Intersection of two lists in clojure

Question

context: this is somewhat related to project euler problem 5, which is:

What is the smallest positive number that is evenly divisible by all of the numbers from 1 to 20?

I apply prime number decomposition to the range of numbers from 1 to 20, and the product of all that should be the smallest number.

(absorb '(2 2 2) '(2 3 4)) -> '(2 2 2 3 4) ;; does not have to be sorted

(defn absorb [seq1 seq2]
  (loop [s1 (sort seq1)
         s2 (sort seq2)
         acc '()]
    (let [s1-curr (first s1)
          s2-curr (first s2)]
      (cond (and (empty? s1) (empty? s2)) acc
            (empty? s1) (into s2 acc)
            (empty? s2) (into s1 acc)
            (= s1-curr s2-curr) (recur (rest s1) (rest s2) (cons s1-curr acc))
            :else (recur (rest s1) s2 (cons s1-curr acc))))))

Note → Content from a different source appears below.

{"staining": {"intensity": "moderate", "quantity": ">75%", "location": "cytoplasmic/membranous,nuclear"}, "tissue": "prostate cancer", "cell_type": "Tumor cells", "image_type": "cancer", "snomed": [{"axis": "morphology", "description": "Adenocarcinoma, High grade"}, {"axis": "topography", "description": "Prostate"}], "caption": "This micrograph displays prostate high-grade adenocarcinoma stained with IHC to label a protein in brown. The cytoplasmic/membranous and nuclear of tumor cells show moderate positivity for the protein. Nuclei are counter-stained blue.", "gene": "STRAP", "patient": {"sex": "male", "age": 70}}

Is there a way to write this in more idiomatic Clojure, or a more optimized/clea er version?

Answer 1

My assumption is that you want to keep the maximal count so that if 2 occurs 4 times in one list and 2 occurs 3 times in another, 2 will appear 4 times in the result.

In this case, I would write the following:

(defn elem-counts [coll]
   (reduce (fn [acc val] (assoc acc val (inc (acc val 0)))) {} coll))

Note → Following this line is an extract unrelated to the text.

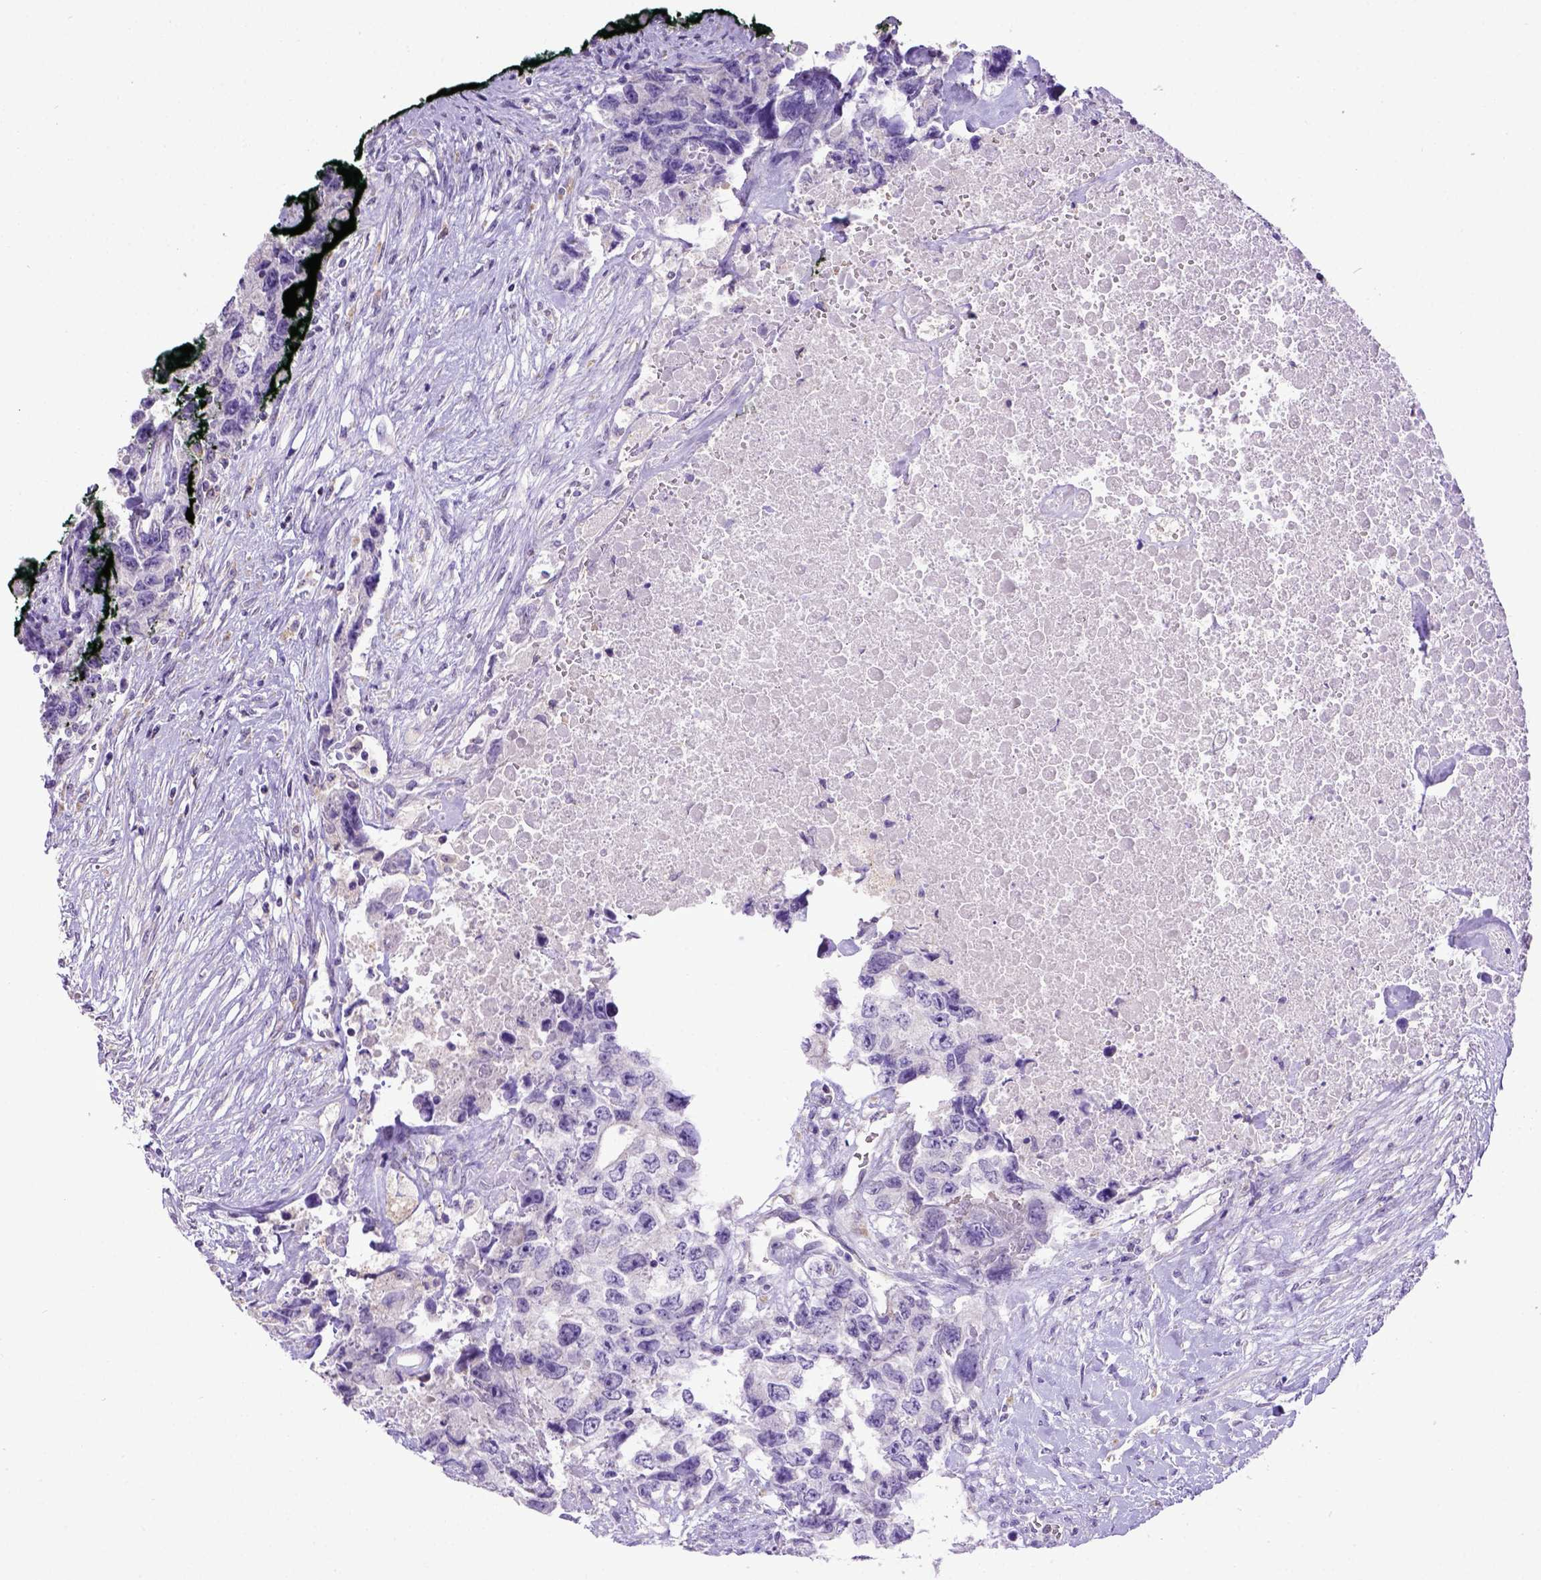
{"staining": {"intensity": "negative", "quantity": "none", "location": "none"}, "tissue": "testis cancer", "cell_type": "Tumor cells", "image_type": "cancer", "snomed": [{"axis": "morphology", "description": "Carcinoma, Embryonal, NOS"}, {"axis": "topography", "description": "Testis"}], "caption": "Human embryonal carcinoma (testis) stained for a protein using immunohistochemistry displays no staining in tumor cells.", "gene": "SPEF1", "patient": {"sex": "male", "age": 24}}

With this, I can get the map from values in the collection to the number of times it occurs.

Now, for a way to reverse this process (from a map of counts to the list that would create the map):

(defn seq-from-counts [count-map]
   (flatten (for [[k v] count-map] (repeat v k))))

Finally, your intersect becomes:

(defn absorb [list1 list2]
   (seq-from-counts (merge-with max 
                                (elem-counts list1) 
                                (elem-counts list2))))

Answer 2

This is an extended comment on @HemanGandhi's answer.

• The elem-counts function is just the standard frequencies function.
• There is no need to regenerate the list: seq-from-counts is redundant. Just work with the frequency maps, which are functioning as multisets.